**** WYODRĘBNIONY TEKST ****

Będziemy pamiętać07.04.2019, 14:26
Mówią że lepiej być *** niż nauczycielem. Więc przez ten strajk bardzo się zbliżycie do tego stanu. Dostajecie propozycje na którą każdy szary pracownik by się zgodził ale wy nie! Wy jesteście kastą "najmądrzejszych" i na to się nie zgodzicie. Popieram wszystkich co są przeciw strajkowi bo takich co są za to nie znam.
Wyborca07.04.2019, 11:02
Do Rodzic za strajkiem. Ilość kłamstw i manipulacji w twojej wypowiedzi jest niezliczona. Naprawdę musicie być zdesperowani skoro tak kłamiecie. Jak nie PiS to kto da więcej nauczycielom? PO co obiecywała obniżkę podatków i nie podnoszenie wieku emerytalnego a zrobiła dokładnie na odwrót? Czy tacy d*** jak ty co porównują kwoty netto do brutto?
Robert07.04.2019, 10:57
Do Rodzic za strajkiem. A poza obelgami to coś potrafisz napisać? Średnia pensja podawana przez rząd to pensja brutto razem z dodatkami i 13 pensja. Ty piszesz o pensji netto miesięcznej. Nie wiem co trzeba mieć w głowie by porównywać pojedyncza pensje netto do całych zarobków brutto. Piszesz o zwolnieniach nauczycieli tak samo jak mieli zwolnić nauczycieli jak likwidowali gimnazja. A nie było zwolnień. Czy Broniarz przeprosił za kłamstwa i szerzenie manipulacji? Głupoty o premiach 60 tys na miesiąc komantowal nie będę bo premie były po 1-3 tys na miesiąc i zostały zwrócone.
emigrant07.04.2019, 10:56
Nauczycielu masz mało kasy to weź sobie płatny roczny urlop i wyjedź do Anglii na zmywak sobie dorobić a nie terroryzuj naszych dzieci.
logik07.04.2019, 10:38
Sprywatyzować szkoły, zwolnić strajkujących nauczycieli .To grupa oszołomów którym z braku pracy poprzewracało się w głowie. To my rodzice powinniśmy dostać pieniądze za uczenie własnych dzieci bo bez naszej pracy dzieci zostałyby analfabetami taki jest obecny stan poziomu nauki ....
???07.04.2019, 10:13
1000 złotych to nie za mało. Może 2000 lepsza stawka i lepiej zaporowa. Pamiętajcie, że zawód nauczyciela to pewien prestiż społeczny, który i tak jest już nadszarpnięty. Owszem macie prawo do strajku, ale używając do tego dzieci jako mięso armatnie to jest karygodne. Odnośnie waszego idola Broniarza. Facet sponsorowany przez lewaków i ma was i wasze pensje słodko w nosie. Ostania szansa o której piszą w internecie nie jest dla rządu tylko dla was abyście wyszli z twarzą.

**** DOSTARCZONE POZYCJE ****

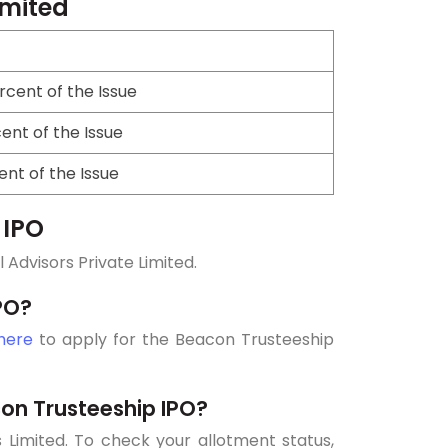
imited
cent of the Issue
ent of the Issue
ent of the Issue
 IPO
Advisors Private Limited.
PO?
 here
to apply for the Beacon Trusteeship
on Trusteeship IPO?
 Limited. To check your allotment status,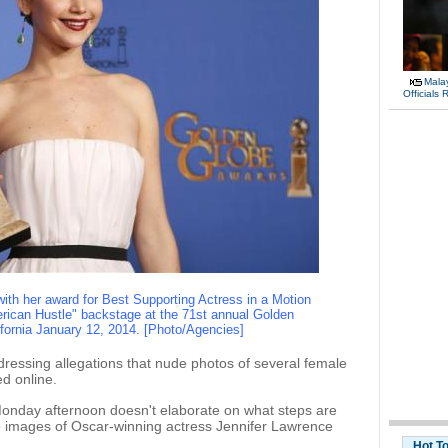
Malay
Officials
ith her award for Best Supporting Actress in a Motion
American Hustle" backstage at the 71st annual Golden
ifornia January 12, 2014. [Photo/Agencies]
ressing allegations that nude photos of several female
d online.
onday afternoon doesn't elaborate on what steps are
e images of Oscar-winning actress Jennifer Lawrence
Hot T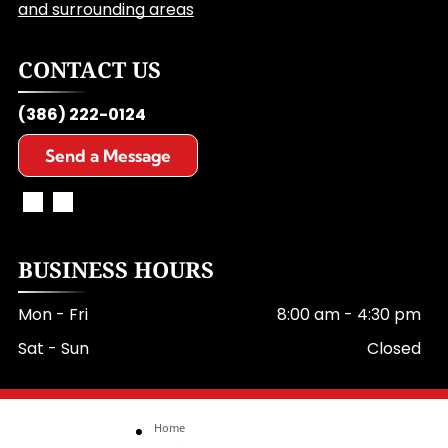
and surrounding areas
CONTACT US
(386) 222-0124
Send a Message
BUSINESS HOURS
Mon - Fri
8:00 am
-
4:30 pm
Sat - Sun
Closed
Home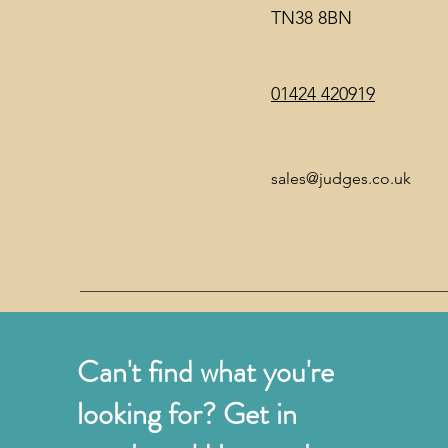
TN38 8BN
01424 420919
sales@judges.co.uk
Can't find what you're
looking for? Get in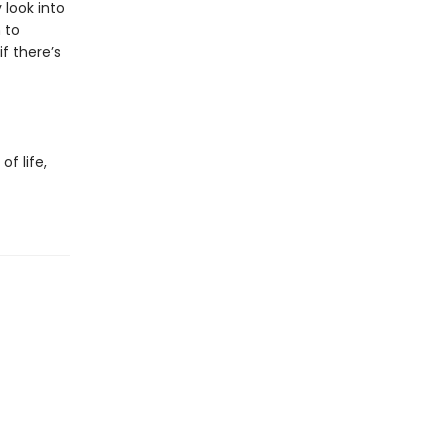
look into
 to
f there’s
f life,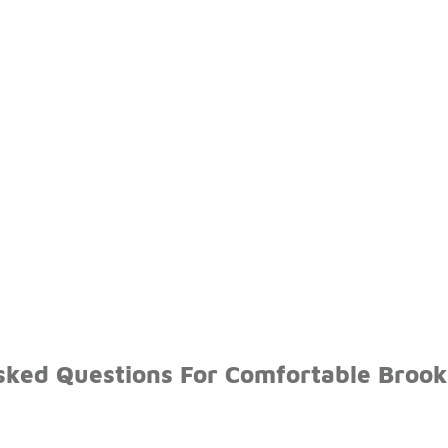
sked Questions For Comfortable Brook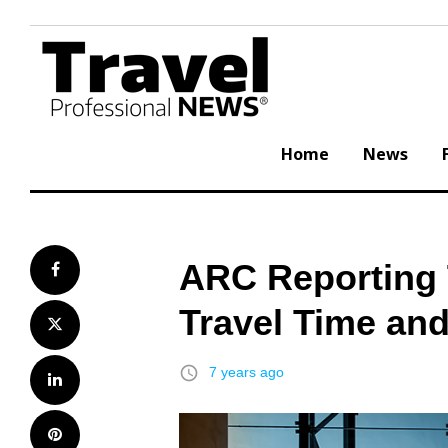
Skip
to
content
Home
News
ARC Reporting 
Facebook
Travel Time an
Twitter
access_time
7 years ago
LinkedIn
Pinterest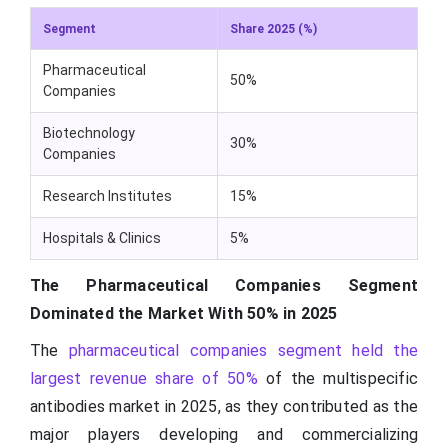
Segment
Share 2025 (%)
Pharmaceutical
50%
Companies
Biotechnology
30%
Companies
Research Institutes
15%
Hospitals & Clinics
5%
The Pharmaceutical Companies Segment
Dominated the Market With 50% in 2025
The
pharmaceutical companies segment held the
largest revenue share of 50%
of the multispecific
antibodies market in 2025, as they contributed as the
major players developing and commercializing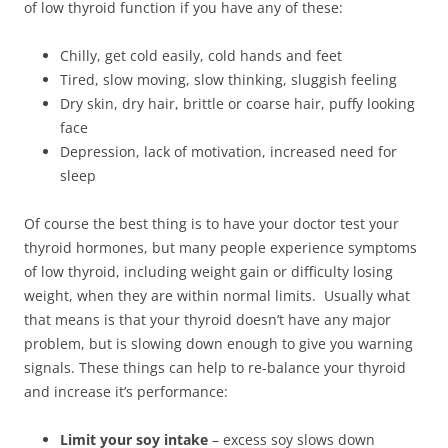
of low thyroid function if you have any of these:
Chilly, get cold easily, cold hands and feet
Tired, slow moving, slow thinking, sluggish feeling
Dry skin, dry hair, brittle or coarse hair, puffy looking
face
Depression, lack of motivation, increased need for
sleep
Of course the best thing is to have your doctor test your
thyroid hormones, but many people experience symptoms
of low thyroid, including weight gain or difficulty losing
weight, when they are within normal limits. Usually what
that means is that your thyroid doesn’t have any major
problem, but is slowing down enough to give you warning
signals. These things can help to re-balance your thyroid
and increase it’s performance:
Limit your soy intake
– excess soy slows down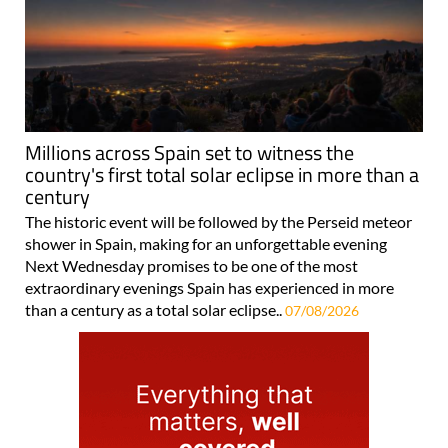
Millions across Spain set to witness the
country's first total solar eclipse in more than a
century
The historic event will be followed by the Perseid meteor
shower in Spain, making for an unforgettable evening
Next Wednesday promises to be one of the most
extraordinary evenings Spain has experienced in more
than a century as a total solar eclipse..
07/08/2026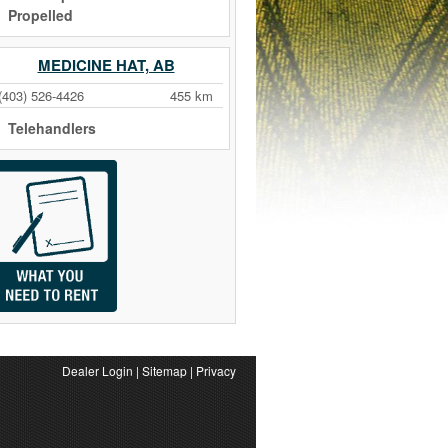
Propelled
MEDICINE HAT, AB
(403) 526-4426
455 km
Telehandlers
Dealer Login
|
Sitemap
|
Privacy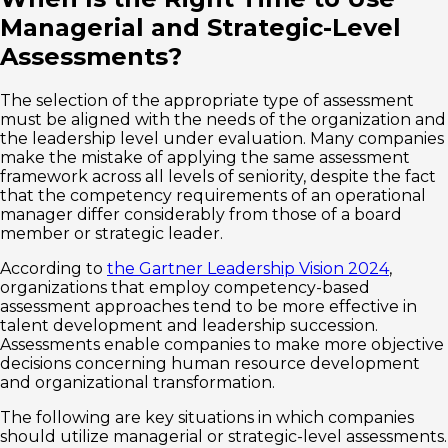
Managerial and Strategic-Level
Assessments?
The selection of the appropriate type of assessment
must be aligned with the needs of the organization and
the leadership level under evaluation. Many companies
make the mistake of applying the same assessment
framework across all levels of seniority, despite the fact
that the competency requirements of an operational
manager differ considerably from those of a board
member or strategic leader.
According to
the Gartner Leadership Vision 2024
,
organizations that employ competency-based
assessment approaches tend to be more effective in
talent development and leadership succession.
Assessments enable companies to make more objective
decisions concerning human resource development
and organizational transformation.
The following are key situations in which companies
should utilize managerial or strategic-level assessments.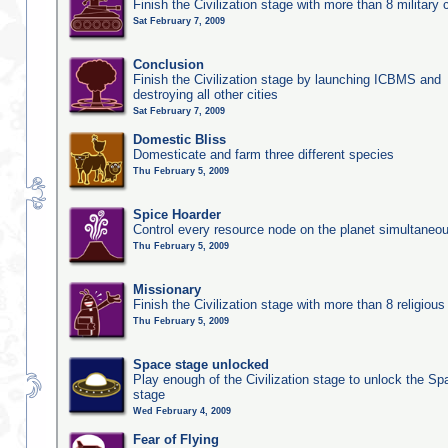
Finish the Civilization stage with more than 8 military c
Sat February 7, 2009
Conclusion
Finish the Civilization stage by launching ICBMS and
destroying all other cities
Sat February 7, 2009
Domestic Bliss
Domesticate and farm three different species
Thu February 5, 2009
Spice Hoarder
Control every resource node on the planet simultaneo
Thu February 5, 2009
Missionary
Finish the Civilization stage with more than 8 religious 
Thu February 5, 2009
Space stage unlocked
Play enough of the Civilization stage to unlock the Sp
stage
Wed February 4, 2009
Fear of Flying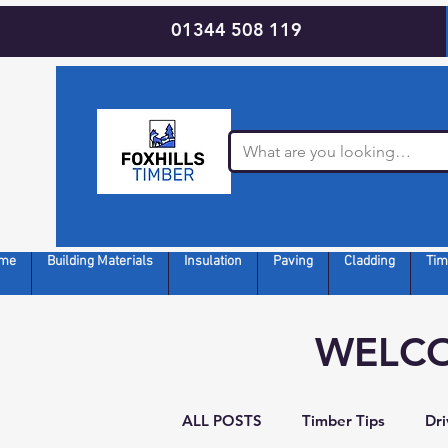
01344 508 119
me
Building Materials
Insulation
Paving
Cladding
Tim
WELCO
ALL POSTS
Timber Tips
Dr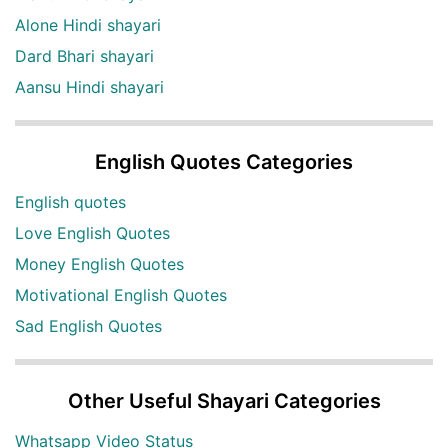
Alone Hindi shayari
Dard Bhari shayari
Aansu Hindi shayari
English Quotes Categories
English quotes
Love English Quotes
Money English Quotes
Motivational English Quotes
Sad English Quotes
Other Useful Shayari Categories
Whatsapp Video Status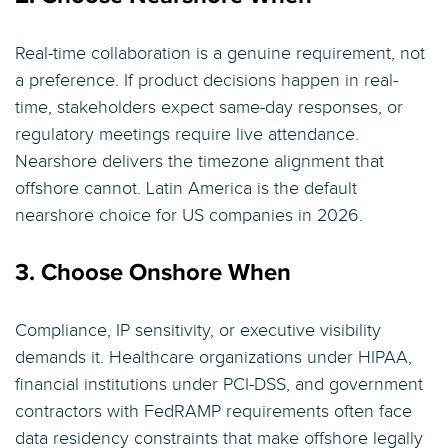
Real-time collaboration is a genuine requirement, not
a preference. If product decisions happen in real-
time, stakeholders expect same-day responses, or
regulatory meetings require live attendance.
Nearshore delivers the timezone alignment that
offshore cannot. Latin America is the default
nearshore choice for US companies in 2026.
3. Choose Onshore When
Compliance, IP sensitivity, or executive visibility
demands it. Healthcare organizations under HIPAA,
financial institutions under PCI-DSS, and government
contractors with FedRAMP requirements often face
data residency constraints that make offshore legally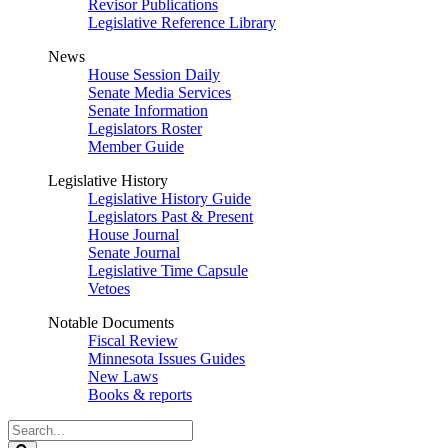
Revisor Publications
Legislative Reference Library
News
House Session Daily
Senate Media Services
Senate Information
Legislators Roster
Member Guide
Legislative History
Legislative History Guide
Legislators Past & Present
House Journal
Senate Journal
Legislative Time Capsule
Vetoes
Notable Documents
Fiscal Review
Minnesota Issues Guides
New Laws
Books & reports
Search
Legislature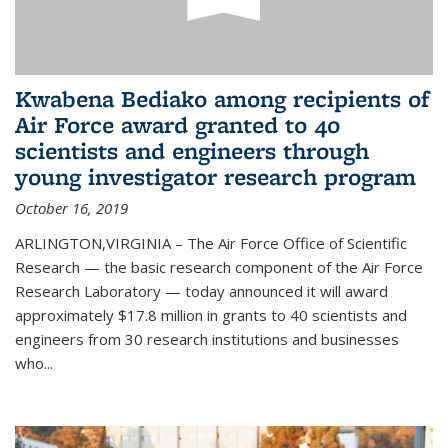
Kwabena Bediako among recipients of
Air Force award granted to 40
scientists and engineers through
young investigator research program
October 16, 2019
ARLINGTON,VIRGINIA – The Air Force Office of Scientific
Research — the basic research component of the Air Force
Research Laboratory — today announced it will award
approximately $17.8 million in grants to 40 scientists and
engineers from 30 research institutions and businesses
who...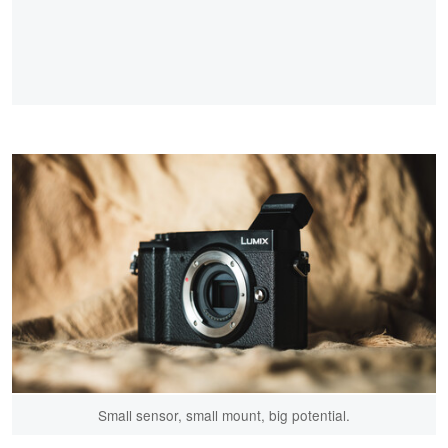
Small sensor, small mount, big potential.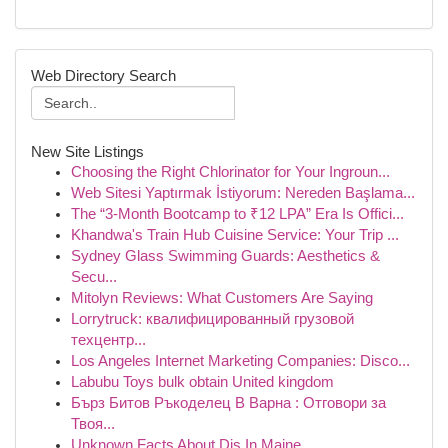
Web Directory Search
New Site Listings
Choosing the Right Chlorinator for Your Ingroun...
Web Sitesi Yaptırmak İstiyorum: Nereden Başlama...
The “3-Month Bootcamp to ₹12 LPA” Era Is Offici...
Khandwa's Train Hub Cuisine Service: Your Trip ...
Sydney Glass Swimming Guards: Aesthetics &
Secu...
Mitolyn Reviews: What Customers Are Saying
Lorrytruck: квалифицированный грузовой
техцентр...
Los Angeles Internet Marketing Companies: Disco...
Labubu Toys bulk obtain United kingdom
Бърз Битов Ръкоделец В Варна : Отговори за
Твоя...
Unknown Facts About Djs In Maine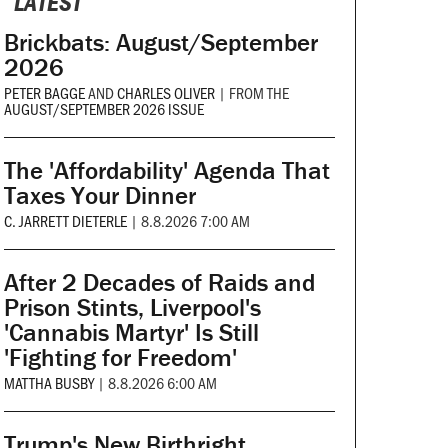
LATEST
Brickbats: August/September
2026
PETER BAGGE
AND
CHARLES OLIVER
|
FROM THE
AUGUST/SEPTEMBER 2026 ISSUE
The 'Affordability' Agenda That
Taxes Your Dinner
C. JARRETT DIETERLE
|
8.8.2026 7:00 AM
After 2 Decades of Raids and
Prison Stints, Liverpool's
'Cannabis Martyr' Is Still
'Fighting for Freedom'
MATTHA BUSBY
|
8.8.2026 6:00 AM
Trump's New Birthright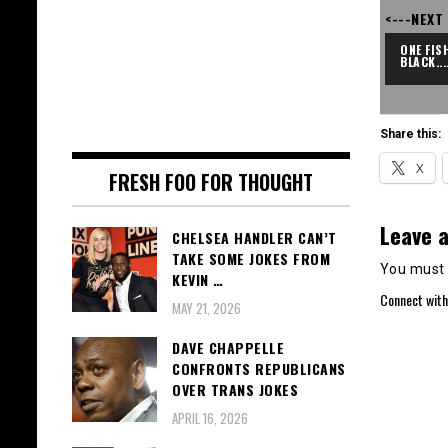
<---NEXT
ONE FISH
BLACK...
Share this:
X
FRESH FOO FOR THOUGHT
Leave a
CHELSEA HANDLER CAN’T
TAKE SOME JOKES FROM
You must
KEVIN …
Connect with
MAY 21, 2026
DAVE CHAPPELLE
CONFRONTS REPUBLICANS
OVER TRANS JOKES
APRIL 16, 2026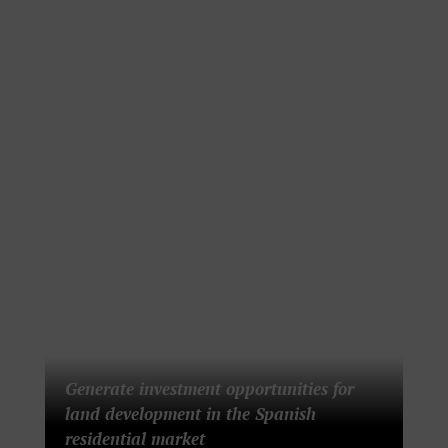
Generate investment opportunities for
land development in the Spanish
residential market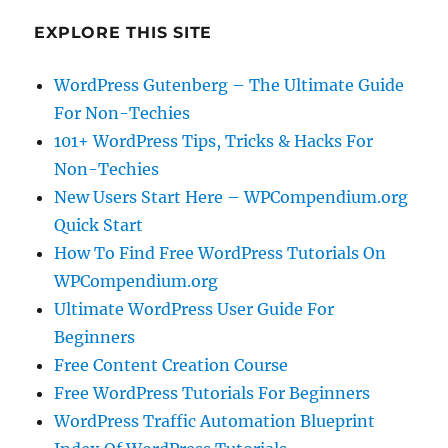
EXPLORE THIS SITE
WordPress Gutenberg – The Ultimate Guide
For Non-Techies
101+ WordPress Tips, Tricks & Hacks For
Non-Techies
New Users Start Here – WPCompendium.org
Quick Start
How To Find Free WordPress Tutorials On
WPCompendium.org
Ultimate WordPress User Guide For
Beginners
Free Content Creation Course
Free WordPress Tutorials For Beginners
WordPress Traffic Automation Blueprint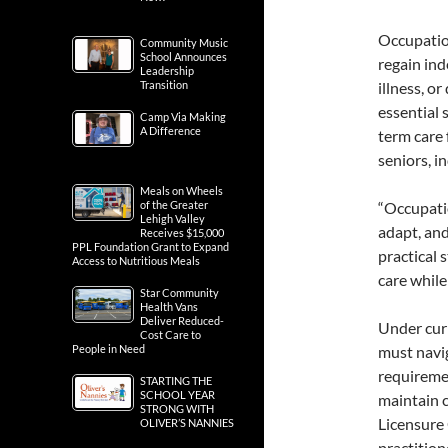
Occupation
Community Music
School Announces
regain ind
Leadership
Transition
illness, o
essential 
Camp Via Making
A Difference
term care 
seniors, in
Meals on Wheels
of the Greater
“Occupatio
Lehigh Valley
adapt, and
Receives $15,000
PPL Foundation Grant to Expand
practical 
Access to Nutritious Meals
care while
Star Community
Health Vans
Deliver Reduced-
Under curr
Cost Care to
People in Need
must navi
requiremen
STARTING THE
SCHOOL YEAR
maintain 
STRONG WITH
Licensure 
OLIVER’S NANNIES
practition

****

ZADANIA DO WYKONANIA |
a: Proszę odpowiedzieć na poniższe pytania dotyczące komentarzy o strajku nauczycieli:
(i) Ile według komentarza podpisanego „Robert” wynosiły miesięczne premie?
(ii) Dokąd autor podpisany „emigrant” radzi nauczycielowi wyjechać do pracy?
(iii) Jaką kwotę autor podpisany „???” uznaje za lepszą stawkę?
b: Proszę przepisać fragment komentarzy o strajku nauczycieli, zaczynając od słów „logik07.04.2019, 10:38” i kończąc na słowach „poziomu nauki ....”.
c: Proszę kontynuować komentarze o strajku nauczycieli od ostatniego przytoczonego zdania.

ODPOWIEDZI DO ĆWICZENIA |
a:
(i) Od 1 do 3 tysięcy na miesiąc.
(ii) Do Anglii, na zmywak.
(iii) 2000 złotych.

b:
logik07.04.2019, 10:38
Sprywatyzować szkoły, zwolnić strajkujących nauczycieli .To grupa oszołomów którym z braku pracy poprzewracało się w głowie. To my rodzice powinniśmy dostać pieniądze za uczenie własnych dzieci bo bez naszej pracy dzieci zostałyby analfabetami taki jest obecny stan poziomu nauki ....

c:
@ też rodzic07.04.2019, 08:40
Brawo. Dokładnie tak, przebranżowić towarzystwo, które nawet nie chce przyjąć do głowy, że można wykonywać inny zawód. Ciekawe ilu nauczycieli zamieniłoby pracę 18h na 8h dziennie za większe pieniądze. I nie grajcie dziećmi bo rodzice nigdy tego nie zapomną. I nie dajcie się wikłać w politykę, bo czuję, że pięknie jesteście wykorzystywani przed wyborami..
Rodzic za strajkiem07.04.2019, 08:28
Do Roberta, miescona i innych niekumatych: nie jestem nauczycielem ale umiem liczyć i znam już obietnice tego kłamliwego rządu dlatego popieram nauczycieli - obiecują im 8 tys., tak jak teraz niby płacą 5 tys. (faktycznie od 1.8 do 2.8 tys). Wy łykacie wszystko co ci PiSowscy kłamcy wam powiedzą, ale nauczyciele są od was mądrzejsi i nie wierzą w gruszki na wierzbie. Poza tym, jak zwiększą pensum, to zwolnią tysiące nauczycieli i ich kosztem może dadzą reszcie podwyżki, a może sobie miesięczne premie po 60 tys. ja za rządów Szydło. Wy wierzycie złodziejom. Nauczyciele nie. Który honorowy nauczyciel na to się zgodzi? Ja wiem że to bardzo polska cecha, żeby z czystej zawiści drugiemu źle życzyć i jego kosztem się bogacić - to proponuje podła zmiana. Nauczyciele zeszli już z żądań teraz chcą 800 brutto nie tysiąc do pensji ale słusznie że chcą zarabiać więcej! Kto to widział żeby człowiek zajmujący się moimi dziećmi, wykształcony, odpowiedzialny, dostawał tyle pensji co sprzątaczka. Jak wy nie widzicie różnicy to posyłajcie swoje dzieci nie do szkoły ale do sortowni śmieci, tam też się zarabia jak w szkole.
pustak07.04.2019, 08:24
@ też bym chciał:
Najlepiej zapytać 'co bierzesz' i niech się ktoś tłumaczy że nie jest wielbłądem. To jest ten sam typ pytania z tezą w środku co pytanie: czy to prawda że przestałeś już kraść?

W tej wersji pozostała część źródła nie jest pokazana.